Vita che andò perduta, insieme alle tante favole, lasciando però in eredità un patrimonio. Grazie agli effetti del Diario. Una sentenza della Cassazione diede ragione ai suoi eredi. Chiude Di Rienzo: «Inoltre, la Cassazione accoglieva, trovandole non infondate, “le doglianze degli eredi di Ciano i quali hanno lamentato che il tribunale non abbia preso in considerazione la discriminante prevista dall’articolo settimo della detta legge speciale per coloro che si sono particolarmente distinti nella lotta contro il tedesco invasore”. Pertanto, post mortem, al cospetto del massimo organismo giurisdizionale della Repubblica, l’imputato Ciano veniva, dunque, assolto da ogni addebito, completamente riabilitato e addirittura insignito del titolo di “martire della guerra di liberazione”. Nel segno di una deliberata mistificazione del passato, iniziava, così, il lungo dopoguerra italiano».
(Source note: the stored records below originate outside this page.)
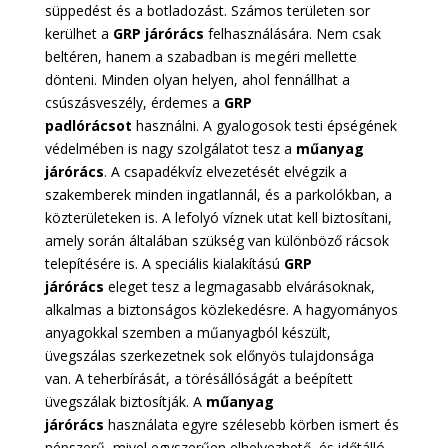
süppedést és a botladozást. Számos területen sor
kerülhet a
GRP járórács
felhasználására. Nem csak
beltéren, hanem a szabadban is megéri mellette
dönteni. Minden olyan helyen, ahol fennállhat a
csúszásveszély, érdemes a
GRP
padlórácsot
használni. A gyalogosok testi épségének
védelmében is nagy szolgálatot tesz a
műanyag
járórács
. A csapadékvíz elvezetését elvégzik a
szakemberek minden ingatlannál, és a parkolókban, a
közterületeken is. A lefolyó víznek utat kell biztosítani,
amely során általában szükség van különböző rácsok
telepítésére is. A speciális kialakítású
GRP
járórács
eleget tesz a legmagasabb elvárásoknak,
alkalmas a biztonságos közlekedésre. A hagyományos
anyagokkal szemben a műanyagból készült,
üvegszálas szerkezetnek sok előnyös tulajdonsága
van. A teherbírását, a törésállóságát a beépített
üvegszálak biztosítják. A
műanyag
járórács
használata egyre szélesebb körben ismert és
népszerű, mivel egyszerűen elhelyezhető, és időtálló,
Dopoguerra, per certi versi, ancora in corso se i “professionisti dell’antifascismo” continuano a opporre, alla lucidità e all’analisi disinteressata, lo sguardo bieco di chi non ha alcun interesse a mollare la presa …dell’interesse. La lezione di Di Rienzo arriva con un libro notevole perché, da storico, insegna ancora una volta che la Storia non può essere un abito da ritagliare su misura talvolta su quel personaggio o evento talora su altro personaggio e altro evento. La Storia ha una sua dignità, non una “prova regina”, e va rispettata. Sennò non è Storia. Quella di Di Rienzo lo è perché sa che «come sempre accade, nell’analisi storica non esiste nessuna “prova regina” a favore di quanto stiamo affermando (lo storico, infatti, può portare a termine solo un processo indiziario)». Ma gli indizi e le testimonianze possono risultare convincenti e corroborare una tesi meglio delle presunte verità che, in quanto presunte, sono destinate a sciogliersi come neve al sole.